Özgürlükçü, adaletli, eşitlikçi ve de Parlamenter Cumhuriyet yönetimini tercih meselesidir.

Hak, hukuk adalet diye ara sıra, göstermelik ses yükseltmek ile şekilcilikle olmuyor. Her zaman her yerde taban ile birlikte olmadan,  ülkeye hak, hukuk, adalet gelmiyor.

Yaşıyor görüyorsun.

 

Bil ki

Burada, Ülkemizin, çağdaş geleceği için kaygın;

Sn Kılıçdaroğlu’na tarafgirliğinin ve bağlılığının önüne geçmeli.

Atalarımızın bir sözü tam bunu anlatır gibi  ‘cehennemin yolu iyi niyet taşları ile döşenmiştir’ bu not, aklının bir yerinde olmalı.

 

Bil ki

Burada bir inanç peşinde oy vermeyi yol olarak seçersen;

İleriki yıllarda inancın için, özgürce hareket edeceği bir yolun olmayacak/olamayacak.

Çünkü özgürlükleri savunacak insanlar olamayacak çevrende.

 

Bil ki

Ana muhalefet partisi, demokrasinin lokomotifidir.

Anayasada özel bir yeri, anlamı vardır. Bunu devlet protokolün de bile görürüsünüz. 

Denir ya,’ iktidarlar tüm rejimlerde vardır, muhalefet demokrasilerde’.

Lokomotif durursa halk durur.

Halk yasal haklarını savunmak için durdurulursa, önü kesilirse bir takım güç çevreleri yürür gider.

Arkasında baka kalırsın, yüzünde acı bir tebessümle.

 

Bak birde,

Sn Kılıçdaroğlu’nun gelecek dönem parti yönetimi ile ilgili düşünceleri arasında;

Seçimlerde partinin oyunu düşüren İl yönetimlerin düşmesi gerektiği var, doğruluğu tartışılır.
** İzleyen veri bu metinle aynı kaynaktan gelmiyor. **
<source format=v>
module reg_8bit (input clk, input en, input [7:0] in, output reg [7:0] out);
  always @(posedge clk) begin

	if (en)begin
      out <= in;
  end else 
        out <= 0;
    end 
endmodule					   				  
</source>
Ama adama sormazlar mı?

12 seçim kaybeden Genel Başkan ne yapılmalı diye.

Bırakın Genel Başkanlıktan düşmesini bir daha aday olamaması lazım.
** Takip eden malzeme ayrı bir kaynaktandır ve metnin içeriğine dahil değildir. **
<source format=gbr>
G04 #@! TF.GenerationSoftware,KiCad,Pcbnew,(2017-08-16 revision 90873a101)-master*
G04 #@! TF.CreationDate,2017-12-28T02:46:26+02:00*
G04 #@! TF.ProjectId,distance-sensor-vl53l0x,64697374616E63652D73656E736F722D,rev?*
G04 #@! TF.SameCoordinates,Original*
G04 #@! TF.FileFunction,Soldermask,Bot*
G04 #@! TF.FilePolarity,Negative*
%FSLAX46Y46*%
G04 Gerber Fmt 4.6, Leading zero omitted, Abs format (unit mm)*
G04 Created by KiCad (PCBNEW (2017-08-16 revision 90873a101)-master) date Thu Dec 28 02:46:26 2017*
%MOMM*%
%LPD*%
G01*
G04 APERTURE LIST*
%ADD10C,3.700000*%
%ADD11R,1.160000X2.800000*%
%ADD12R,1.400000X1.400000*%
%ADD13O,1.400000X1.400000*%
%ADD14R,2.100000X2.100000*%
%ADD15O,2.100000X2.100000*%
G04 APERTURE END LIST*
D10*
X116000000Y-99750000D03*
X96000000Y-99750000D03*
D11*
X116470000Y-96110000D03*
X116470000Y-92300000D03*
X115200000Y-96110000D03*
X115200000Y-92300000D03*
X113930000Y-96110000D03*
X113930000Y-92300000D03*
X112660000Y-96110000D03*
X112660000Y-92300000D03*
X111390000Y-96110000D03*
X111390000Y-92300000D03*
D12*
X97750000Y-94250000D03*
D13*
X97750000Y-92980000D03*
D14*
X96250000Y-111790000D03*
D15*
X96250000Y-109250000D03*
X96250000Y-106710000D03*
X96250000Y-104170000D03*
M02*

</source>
Bu düşünce bile, ana muhalefet başının tek adamlık ve koltuk sevdası hakkında fikir ver miyor mu?

 

Ey delege arkadaşım;

Halkın umudunu yok eden, Sn Kılıçdaroğlu’nu ve onun yönetim anlayışını bir daha seçecek misiniz, onaylayacak mısınız?

Bugünlerde yaptığı açıklamalarda, benden beklenen değişimi yapacağım diyor.

Bunu inanmıyorum.

Genel Başkan kim, tek başına kararları alırken bunu düşündü mü?

Tabanda ki dalga, değişimden yana olunca çaresizlikten;

Tabanın gazını alıyor/almaya çalışıyor Kılıçdaroğlu. Halk tabiri ile yerseniz…

 

Alaca Karanlığın ortağı olmayın.

İnanıyorum ki;

Sizler alaca karanlığın ortağı değil;

Aydınlığın, umudun habercileri olacaksınız.

Bunu hak etmiş halk olarak, sizlere inanmak istiyoruz.